Below is a listing to write out in full, exactly as given, without its pictures.

____

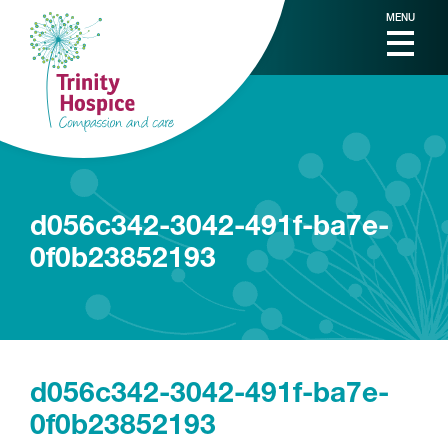
MENU
d056c342-3042-491f-ba7e-
0f0b23852193
d056c342-3042-491f-ba7e-
0f0b23852193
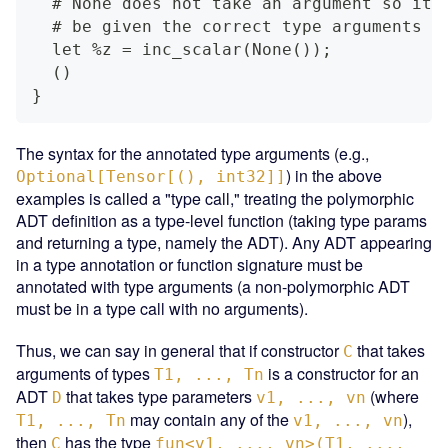
  # None does not take an argument so it 
  # be given the correct type arguments
  let %z = inc_scalar(None());
  ()
}
The syntax for the annotated type arguments (e.g.,
) in the above
Optional[Tensor[(), int32]]
examples is called a "type call," treating the polymorphic
ADT definition as a type-level function (taking type params
and returning a type, namely the ADT). Any ADT appearing
in a type annotation or function signature must be
annotated with type arguments (a non-polymorphic ADT
must be in a type call with no arguments).
Thus, we can say in general that if constructor
that takes
C
arguments of types
is a constructor for an
T1, ..., Tn
ADT
that takes type parameters
(where
D
v1, ..., vn
may contain any of the
),
T1, ..., Tn
v1, ..., vn
then
has the type
C
fun<v1, ..., vn>(T1, ...,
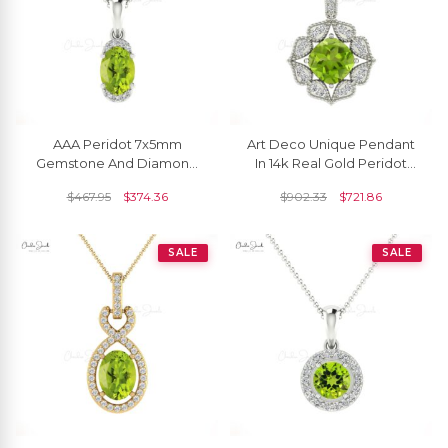
AAA Peridot 7x5mm
Art Deco Unique Pendant
Gemstone And Diamond
In 14k Real Gold Peridot
Half Halo Pendant In 14k
6mm Gemstone And
$
467.95
$
374.36
$
902.33
$
721.86
Real Gold Fine Jewelry
Diamond Halo Pendant
SALE
SALE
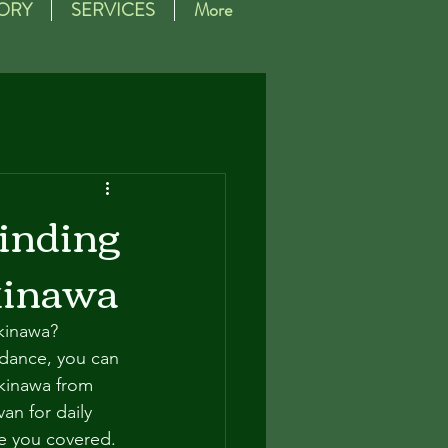
ORY
SERVICES
More
Finding
kinawa
kinawa? 
idance, you can 
kinawa from 
an for daily 
ve you covered.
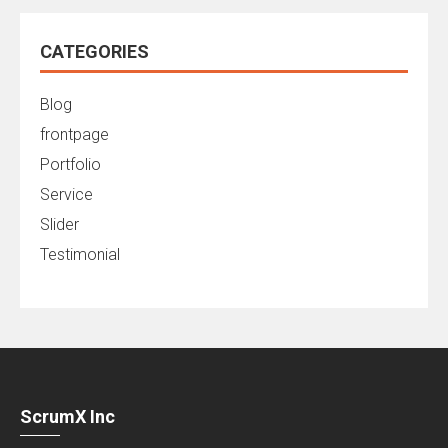
CATEGORIES
Blog
frontpage
Portfolio
Service
Slider
Testimonial
ScrumX Inc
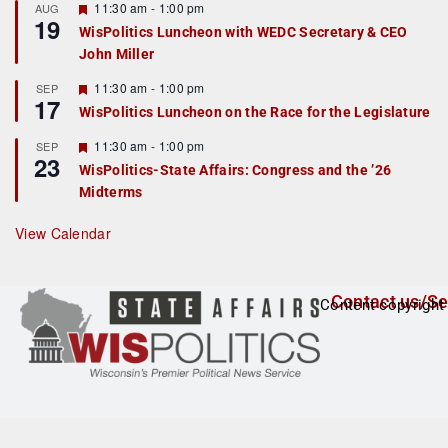
r
F
11:30 am
-
1:00 pm
AUG
19
e
e
WisPolitics Luncheon with WEDC Secretary & CEO
d
a
John Miller
t
u
r
F
11:30 am
-
1:00 pm
SEP
17
e
e
WisPolitics Luncheon on the Race for the Legislature
d
a
t
F
11:30 am
-
1:00 pm
SEP
u
23
e
r
WisPolitics-State Affairs: Congress and the ’26
a
e
Midterms
t
d
u
r
View Calendar
e
d
Contact us/Se
Content copyright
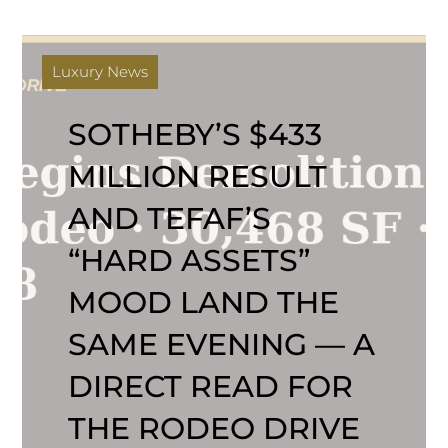
Luxury News
SOTHEBY’S $433
MILLION RESULT
AND TEFAF’S
“HARD ASSETS”
MOOD LAND THE
SAME EVENING — A
DIRECT READ FOR
THE RODEO DRIVE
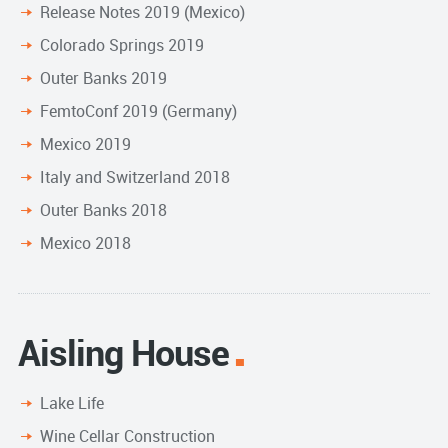
Release Notes 2019 (Mexico)
Colorado Springs 2019
Outer Banks 2019
FemtoConf 2019 (Germany)
Mexico 2019
Italy and Switzerland 2018
Outer Banks 2018
Mexico 2018
Aisling House
Lake Life
Wine Cellar Construction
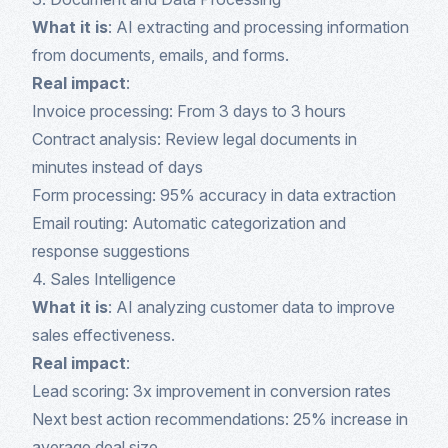
What it is
: AI extracting and processing information
from documents, emails, and forms.
Real impact
:
Invoice processing: From 3 days to 3 hours
Contract analysis: Review legal documents in
minutes instead of days
Form processing: 95% accuracy in data extraction
Email routing: Automatic categorization and
response suggestions
4. Sales Intelligence
What it is
: AI analyzing customer data to improve
sales effectiveness.
Real impact
:
Lead scoring: 3x improvement in conversion rates
Next best action recommendations: 25% increase in
average deal size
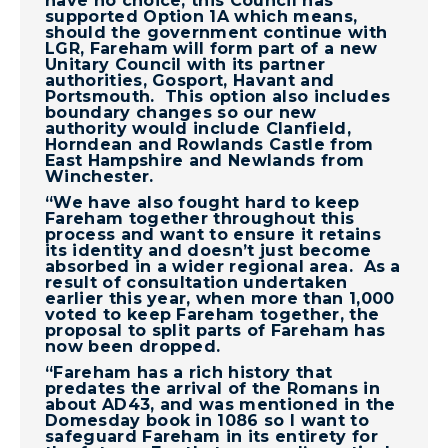
have no choice, this Council has
supported Option 1A which means,
should the government continue with
LGR, Fareham will form part of a new
Unitary Council with its partner
authorities, Gosport, Havant and
Portsmouth. This option also includes
boundary changes so our new
authority would include Clanfield,
Horndean and Rowlands Castle from
East Hampshire and Newlands from
Winchester.
“We have also fought hard to keep
Fareham together throughout this
process and want to ensure it retains
its identity and doesn’t just become
absorbed in a wider regional area. As a
result of consultation undertaken
earlier this year, when more than 1,000
voted to keep Fareham together, the
proposal to split parts of Fareham has
now been dropped.
“Fareham has a rich history that
predates the arrival of the Romans in
about AD43, and was mentioned in the
Domesday book in 1086 so I want to
safeguard Fareham in its entirety for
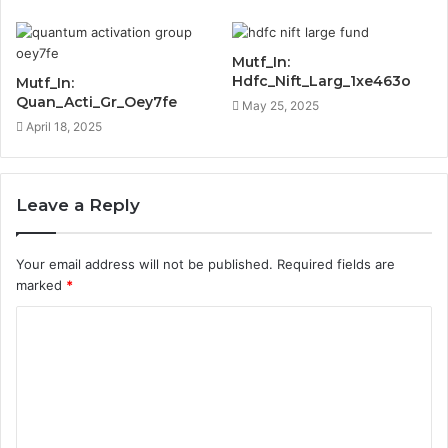
Mutf_In:
Hdfc_Nift_Larg_1xe463o
Mutf_In:
Quan_Acti_Gr_Oey7fe
May 25, 2025
April 18, 2025
Leave a Reply
Your email address will not be published.
Required fields are
marked
*
C
o
m
m
e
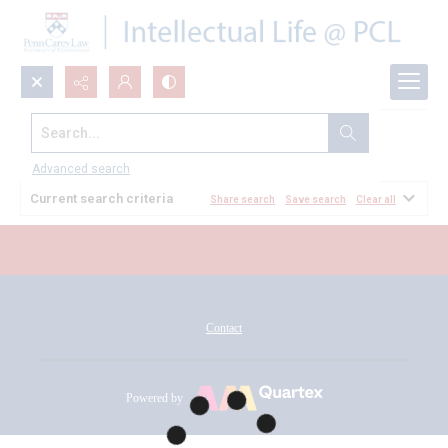
Search...
All Documents
Advanced search
Current search criteria
Share search
Save search
Clear all
Contact
Powered by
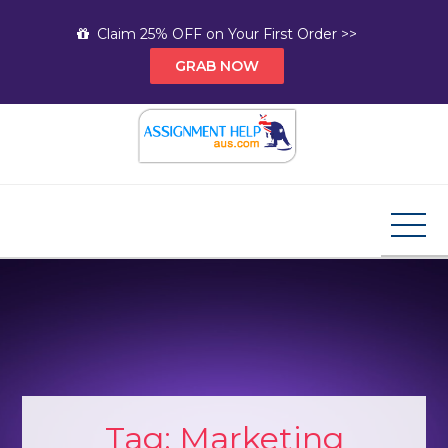
Skip
Claim 25% OFF on Your First Order >>
to
GRAB NOW
content
Assignment Help AUS
Your Path to Expert Homework Help and A+
Assignment Solutions!
Tag:
Marketing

____

**Output of the task**.
MENU
d056c342-3042-491f-ba7e-
0f0b23852193
d056c342-3042-491f-ba7e-
0f0b23852193
  # None does not take an argument so it 
  # be given the correct type arguments
  let %z = inc_scalar(None());
  ()
}
The syntax for the annotated type arguments (e.g.,
) in the above
Optional[Tensor[(), int32]]
examples is called a "type call," treating the polymorphic
ADT definition as a type-level function (taking type params
and returning a type, namely the ADT). Any ADT appearing
in a type annotation or function signature must be
annotated with type arguments (a non-polymorphic ADT
must be in a type call with no arguments).
Thus, we can say in general that if constructor
that takes
C
arguments of types
is a constructor for an
T1, ..., Tn
ADT
that takes type parameters
(where
D
v1, ..., vn
may contain any of the
),
T1, ..., Tn
v1, ..., vn
then
has the type
C
fun<v1, ..., vn>(T1, ...,
AAA Peridot 7x5mm
Art Deco Unique Pendant
Gemstone And Diamond
In 14k Real Gold Peridot
Half Halo Pendant In 14k
6mm Gemstone And
$
467.95
$
374.36
$
902.33
$
721.86
Real Gold Fine Jewelry
Diamond Halo Pendant
SALE
SALE
ORY
SERVICES
More
Finding
kinawa
kinawa? 
idance, you can 
kinawa from 
an for daily 
ve you covered.
CATEGORIES
Blog
frontpage
Portfolio
Service
Slider
Testimonial
ScrumX Inc
r
F
11:30 am
-
1:00 pm
AUG
19
e
e
WisPolitics Luncheon with WEDC Secretary & CEO
d
a
John Miller
t
u
r
F
11:30 am
-
1:00 pm
SEP
17
e
e
WisPolitics Luncheon on the Race for the Legislature
d
a
t
F
11:30 am
-
1:00 pm
SEP
u
23
e
r
WisPolitics-State Affairs: Congress and the ’26
a
e
Midterms
t
d
u
r
View Calendar
e
d
Contact us/Se
Content copyright
Luxury News
SOTHEBY’S $433
MILLION RESULT
AND TEFAF’S
“HARD ASSETS”
MOOD LAND THE
SAME EVENING — A
DIRECT READ FOR
THE RODEO DRIVE
Release Notes 2019 (Mexico)
Colorado Springs 2019
Outer Banks 2019
FemtoConf 2019 (Germany)
Mexico 2019
Italy and Switzerland 2018
Outer Banks 2018
Mexico 2018
Aisling House
Lake Life
Wine Cellar Construction
What it is
: AI extracting and processing information
from documents, emails, and forms.
Real impact
:
Invoice processing: From 3 days to 3 hours
Contract analysis: Review legal documents in
minutes instead of days
Form processing: 95% accuracy in data extraction
Email routing: Automatic categorization and
response suggestions
4. Sales Intelligence
What it is
: AI analyzing customer data to improve
sales effectiveness.
Real impact
:
Lead scoring: 3x improvement in conversion rates
Next best action recommendations: 25% increase in
average deal size
have no choice, this Council has
supported Option 1A which means,
should the government continue with
LGR, Fareham will form part of a new
Unitary Council with its partner
authorities, Gosport, Havant and
Portsmouth. This option also includes
boundary changes so our new
authority would include Clanfield,
Horndean and Rowlands Castle from
East Hampshire and Newlands from
Winchester.
“We have also fought hard to keep
Fareham together throughout this
process and want to ensure it retains
its identity and doesn’t just become
absorbed in a wider regional area. As a
result of consultation undertaken
earlier this year, when more than 1,000
voted to keep Fareham together, the
proposal to split parts of Fareham has
now been dropped.
“Fareham has a rich history that
predates the arrival of the Romans in
about AD43, and was mentioned in the
Domesday book in 1086 so I want to
safeguard Fareham in its entirety for
Mutf_In:
Hdfc_Nift_Larg_1xe463o
Mutf_In:
Quan_Acti_Gr_Oey7fe
May 25, 2025
April 18, 2025
Leave a Reply
Your email address will not be published.
Required fields are
marked
*
C
o
m
m
e
Search...
All Documents
Advanced search
Current search criteria
Share search
Save search
Clear all
Contact
Powered by
Skip
Claim 25% OFF on Your First Order >>
to
GRAB NOW
content
Assignment Help AUS
Your Path to Expert Homework Help and A+
Assignment Solutions!
Tag:
Marketing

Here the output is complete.